* [Supplied records]
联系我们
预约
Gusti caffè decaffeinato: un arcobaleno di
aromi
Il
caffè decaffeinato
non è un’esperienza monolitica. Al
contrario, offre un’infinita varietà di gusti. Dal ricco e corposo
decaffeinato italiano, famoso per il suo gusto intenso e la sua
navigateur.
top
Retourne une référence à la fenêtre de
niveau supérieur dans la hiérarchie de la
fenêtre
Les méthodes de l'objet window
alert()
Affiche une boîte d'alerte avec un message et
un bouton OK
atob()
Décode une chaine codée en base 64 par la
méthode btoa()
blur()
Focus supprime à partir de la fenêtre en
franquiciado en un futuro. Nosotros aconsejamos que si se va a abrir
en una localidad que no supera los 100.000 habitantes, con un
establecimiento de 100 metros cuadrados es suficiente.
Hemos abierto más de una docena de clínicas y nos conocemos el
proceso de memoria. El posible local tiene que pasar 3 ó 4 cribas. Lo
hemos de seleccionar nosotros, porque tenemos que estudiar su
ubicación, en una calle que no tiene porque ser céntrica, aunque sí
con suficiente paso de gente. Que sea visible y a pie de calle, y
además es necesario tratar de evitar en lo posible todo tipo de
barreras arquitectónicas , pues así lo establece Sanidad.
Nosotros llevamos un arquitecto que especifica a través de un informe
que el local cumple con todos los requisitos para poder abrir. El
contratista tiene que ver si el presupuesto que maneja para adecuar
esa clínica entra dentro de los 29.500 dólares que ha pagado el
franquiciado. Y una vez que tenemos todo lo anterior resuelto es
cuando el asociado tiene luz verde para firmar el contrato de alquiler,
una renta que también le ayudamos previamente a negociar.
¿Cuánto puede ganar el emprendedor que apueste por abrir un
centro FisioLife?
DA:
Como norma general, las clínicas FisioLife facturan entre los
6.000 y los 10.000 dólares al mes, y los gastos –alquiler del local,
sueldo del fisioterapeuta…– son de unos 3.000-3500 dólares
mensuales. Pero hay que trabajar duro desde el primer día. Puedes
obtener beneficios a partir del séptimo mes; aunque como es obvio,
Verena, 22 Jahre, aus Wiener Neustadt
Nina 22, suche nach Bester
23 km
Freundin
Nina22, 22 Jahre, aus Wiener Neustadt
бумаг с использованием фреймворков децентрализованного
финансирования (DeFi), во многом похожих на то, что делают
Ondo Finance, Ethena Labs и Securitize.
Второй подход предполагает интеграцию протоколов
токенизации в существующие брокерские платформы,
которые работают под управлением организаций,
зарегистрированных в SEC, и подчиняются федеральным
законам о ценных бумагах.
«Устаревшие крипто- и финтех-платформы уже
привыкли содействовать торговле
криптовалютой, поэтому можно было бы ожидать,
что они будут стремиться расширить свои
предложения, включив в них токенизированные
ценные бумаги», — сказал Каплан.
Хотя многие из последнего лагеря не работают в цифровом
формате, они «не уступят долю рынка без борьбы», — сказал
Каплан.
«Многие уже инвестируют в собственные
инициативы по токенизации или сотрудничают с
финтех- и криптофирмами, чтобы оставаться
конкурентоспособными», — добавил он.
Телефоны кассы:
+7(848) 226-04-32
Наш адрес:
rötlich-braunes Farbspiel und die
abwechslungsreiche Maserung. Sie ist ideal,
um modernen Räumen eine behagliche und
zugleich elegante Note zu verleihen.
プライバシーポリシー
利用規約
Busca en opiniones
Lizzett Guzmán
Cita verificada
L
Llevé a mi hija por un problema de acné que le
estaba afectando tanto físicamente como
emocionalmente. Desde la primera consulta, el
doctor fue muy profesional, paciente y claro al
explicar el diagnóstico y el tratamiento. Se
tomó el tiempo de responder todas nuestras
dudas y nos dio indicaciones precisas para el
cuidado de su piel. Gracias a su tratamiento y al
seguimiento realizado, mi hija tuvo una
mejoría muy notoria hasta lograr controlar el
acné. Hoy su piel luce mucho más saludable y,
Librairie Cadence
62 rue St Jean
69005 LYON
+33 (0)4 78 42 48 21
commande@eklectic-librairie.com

---

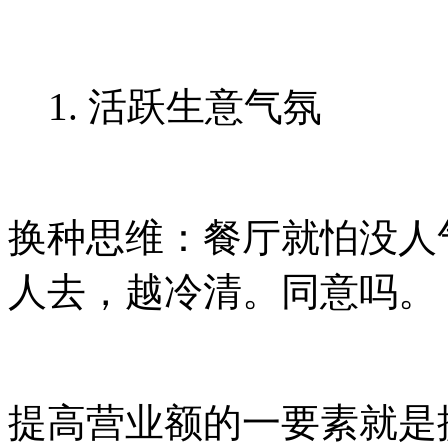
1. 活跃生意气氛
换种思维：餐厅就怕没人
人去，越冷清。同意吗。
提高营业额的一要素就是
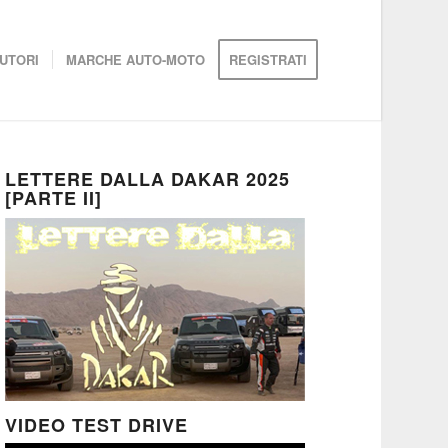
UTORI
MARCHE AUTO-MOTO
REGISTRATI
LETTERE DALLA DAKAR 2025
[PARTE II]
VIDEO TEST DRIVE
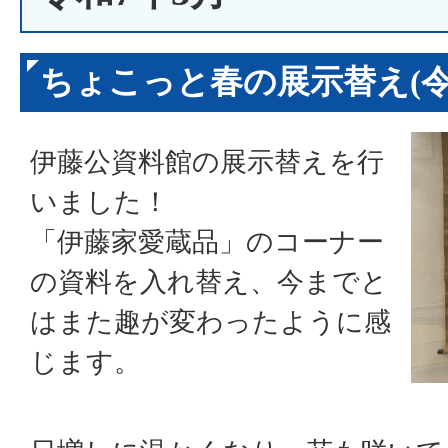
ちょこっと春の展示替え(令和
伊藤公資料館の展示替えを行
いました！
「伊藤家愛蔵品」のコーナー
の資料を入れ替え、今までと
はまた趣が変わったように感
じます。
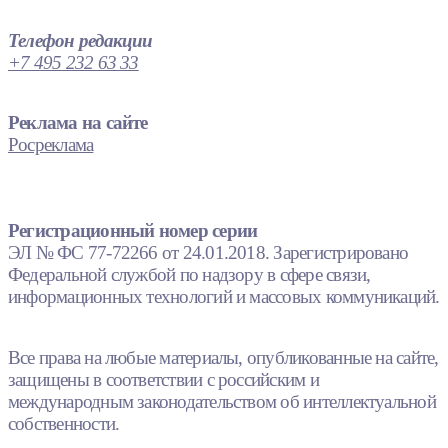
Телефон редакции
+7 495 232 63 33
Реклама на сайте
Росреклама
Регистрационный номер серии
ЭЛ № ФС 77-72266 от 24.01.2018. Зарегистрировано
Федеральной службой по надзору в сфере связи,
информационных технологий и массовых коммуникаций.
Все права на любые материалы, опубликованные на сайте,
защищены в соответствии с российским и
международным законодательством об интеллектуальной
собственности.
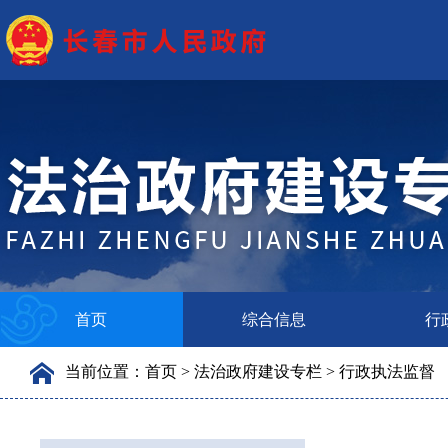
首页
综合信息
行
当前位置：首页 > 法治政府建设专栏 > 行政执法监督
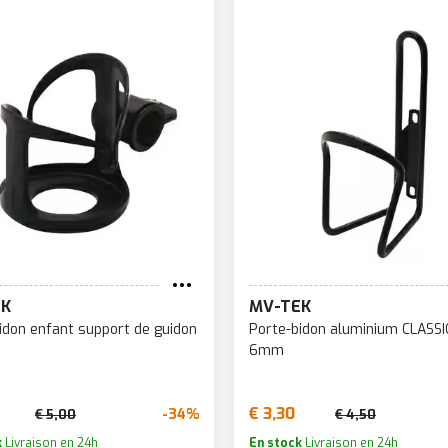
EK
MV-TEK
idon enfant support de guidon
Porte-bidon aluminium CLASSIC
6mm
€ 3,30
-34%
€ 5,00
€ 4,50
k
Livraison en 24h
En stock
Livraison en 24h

* * *

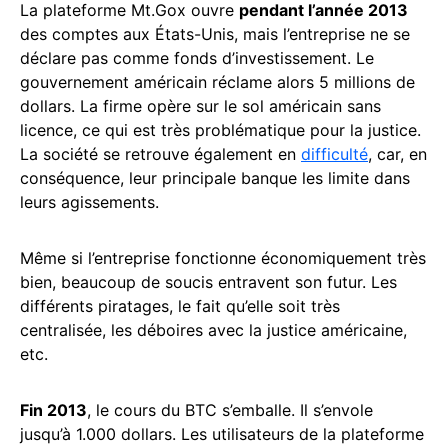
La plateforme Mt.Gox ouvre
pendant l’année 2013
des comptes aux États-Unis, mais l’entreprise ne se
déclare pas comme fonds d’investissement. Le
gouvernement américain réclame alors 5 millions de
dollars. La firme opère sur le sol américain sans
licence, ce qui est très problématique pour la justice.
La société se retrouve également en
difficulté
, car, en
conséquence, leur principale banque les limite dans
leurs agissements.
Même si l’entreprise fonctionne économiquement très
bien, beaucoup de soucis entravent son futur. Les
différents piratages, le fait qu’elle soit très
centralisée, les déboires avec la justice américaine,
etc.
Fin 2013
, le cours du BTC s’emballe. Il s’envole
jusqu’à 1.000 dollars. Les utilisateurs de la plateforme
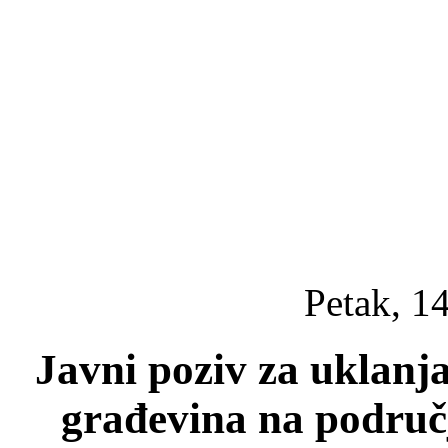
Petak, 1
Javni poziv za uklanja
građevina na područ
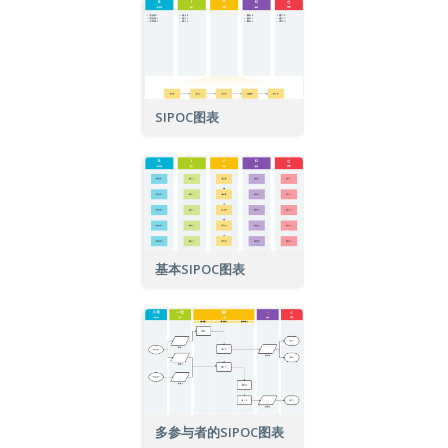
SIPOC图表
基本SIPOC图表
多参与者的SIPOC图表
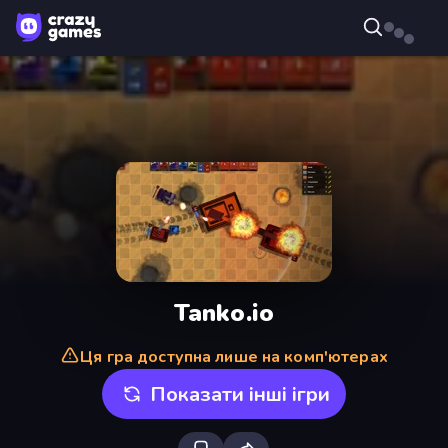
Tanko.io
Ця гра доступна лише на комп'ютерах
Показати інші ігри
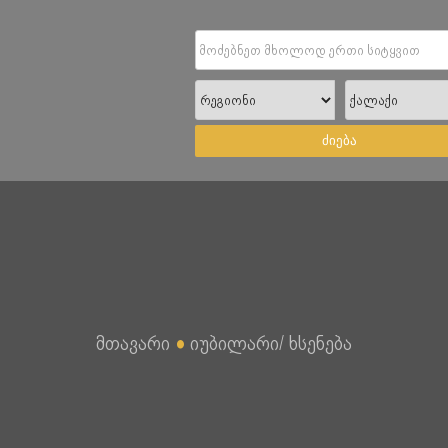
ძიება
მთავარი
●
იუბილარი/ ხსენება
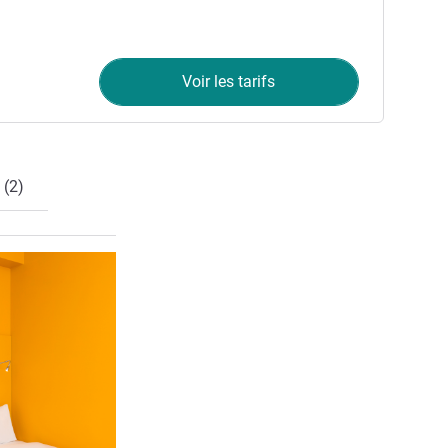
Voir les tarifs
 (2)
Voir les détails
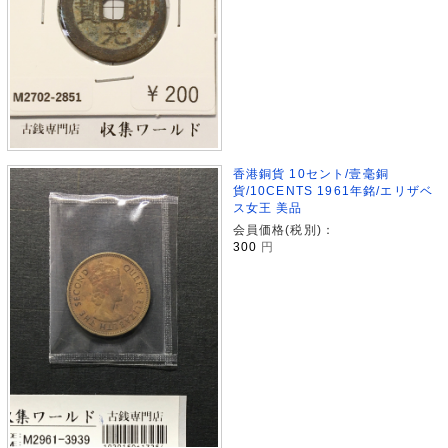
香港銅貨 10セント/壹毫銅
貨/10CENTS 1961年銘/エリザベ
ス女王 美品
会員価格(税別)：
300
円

* [Problem to solve] Among the lines of the listing above, which ones hold "Jahre"? Copy them.

* [Result below]
Verena, 22 Jahre, aus Wiener Neustadt
Nina22, 22 Jahre, aus Wiener Neustadt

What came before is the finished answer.